Also, it's extremely hard to compare the mRNA vaccines which have a two dose schedule with the adenovirus vaccines which mostly have a one dose schedule.
J&J has one dose. AstraZeneca has two doses. So AZ would be comparable.
Has anyone done a head to head comparison with an adenovirus vaccine and mRNA at a population level? I feel like some country must have done it, but I've stopped paying close attention to those papers.
On a population level, many months ago, when AZ wasn't approved yet, in the VAERS. mRNA had 10 million doses and the J&J vaccine 1 million at the time. I think there were 30k entries for mRNA from Moderna and Biontech. There were barely any for J&J, indistinguishable from natural coincidence I would say.
Regardless, I think that prospective studies are more accurate than retrospective population-based studies and the ones I referenced in my previous comment
are prospectively designed.
There's also been some small amount of evidence that longer delays between doses might boost efficacy even further.
I've also read reports that the likelihood of side effects (not adverse effects necessarily) increases the longer you wait for the second dose. I think I remember a talk of an immunologist who explained this as a natural phenomenon because the initial dose sensitizes potentially for a longer period of time and still builds up when the second dose is applied so that the second dose really triggers an immediate immunological reaction to the sensitized immune system, and this just for the purpose of higher antibody count.
This is also the reason why vaccines enhance the disease in case the virus mutates in any way that the built antibodies don't work anymore.
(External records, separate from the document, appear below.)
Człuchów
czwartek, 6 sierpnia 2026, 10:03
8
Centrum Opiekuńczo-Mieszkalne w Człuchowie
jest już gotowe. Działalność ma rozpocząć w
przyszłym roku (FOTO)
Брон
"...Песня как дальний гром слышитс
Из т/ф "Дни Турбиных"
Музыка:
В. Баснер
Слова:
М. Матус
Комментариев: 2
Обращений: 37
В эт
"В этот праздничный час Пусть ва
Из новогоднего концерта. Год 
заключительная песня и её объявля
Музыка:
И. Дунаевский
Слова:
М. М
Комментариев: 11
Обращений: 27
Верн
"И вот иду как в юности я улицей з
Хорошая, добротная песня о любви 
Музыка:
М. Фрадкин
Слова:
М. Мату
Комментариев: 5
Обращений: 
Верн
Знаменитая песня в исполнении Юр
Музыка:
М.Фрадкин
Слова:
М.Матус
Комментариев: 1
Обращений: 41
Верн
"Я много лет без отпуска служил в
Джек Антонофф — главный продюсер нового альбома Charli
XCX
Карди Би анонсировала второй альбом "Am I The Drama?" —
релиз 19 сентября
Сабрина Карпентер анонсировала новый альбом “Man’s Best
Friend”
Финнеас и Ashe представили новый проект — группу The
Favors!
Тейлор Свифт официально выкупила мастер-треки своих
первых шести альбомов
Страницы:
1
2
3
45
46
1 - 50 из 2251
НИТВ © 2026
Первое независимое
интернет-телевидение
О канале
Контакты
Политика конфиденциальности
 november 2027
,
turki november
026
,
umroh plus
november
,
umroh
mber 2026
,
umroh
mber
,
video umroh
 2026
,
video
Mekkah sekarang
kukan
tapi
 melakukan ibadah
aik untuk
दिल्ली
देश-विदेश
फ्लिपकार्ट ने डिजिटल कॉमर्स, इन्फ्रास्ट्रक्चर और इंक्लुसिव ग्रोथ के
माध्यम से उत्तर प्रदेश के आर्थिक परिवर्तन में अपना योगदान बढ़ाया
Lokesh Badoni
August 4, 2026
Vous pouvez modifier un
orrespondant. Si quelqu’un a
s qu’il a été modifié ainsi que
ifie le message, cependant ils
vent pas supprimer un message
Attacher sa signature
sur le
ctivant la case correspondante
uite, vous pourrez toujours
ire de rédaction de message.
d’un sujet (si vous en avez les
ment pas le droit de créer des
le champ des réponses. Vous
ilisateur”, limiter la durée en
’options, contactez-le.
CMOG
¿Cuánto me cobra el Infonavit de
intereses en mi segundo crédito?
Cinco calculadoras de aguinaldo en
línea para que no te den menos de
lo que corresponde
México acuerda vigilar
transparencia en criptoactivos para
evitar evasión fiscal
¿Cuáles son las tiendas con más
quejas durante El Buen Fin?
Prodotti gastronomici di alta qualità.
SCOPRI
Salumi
Fortunately, this hasn't happened yet. But in case it happens, which is a ticking time bomb with the virus still spreading in the presence of partially vaccinated populations, there could be another outbreak that hits vaccinated people harder just like it hits people harder who have their second or third infection.
Maybe the issue is that they just didn't wait long enough after the first dose or didn't adjust them to weight and gender, so that it were mostly heavy men who decreased the overall efficacy of the first dose. Or they could have given smaller second doses but didn't wait long enough after the second dose for their outcome measurement.
But mechanistically, I also see why mRNAs liposomes just aren't the best transporters. They are immediately absorbed systemically and fuse with all kinds of cells in the whole body. Even in regions where you don't need and want any immunological response such as the epithelium or the ovaries. Wouldn't it be preferable to use a transporter that remains in the muscle tissue and can only enter muscle cells? As far as I know, such nanoparticle transporters also exist, but they are more expensive, complex, and probably patented already for cancer applications. Alternatively, microfluid buffering for a sustained release could also avoid an over-rapid response. It would have to be a subcutaneous injection then and not an intramuscular injection, which is more difficult to do.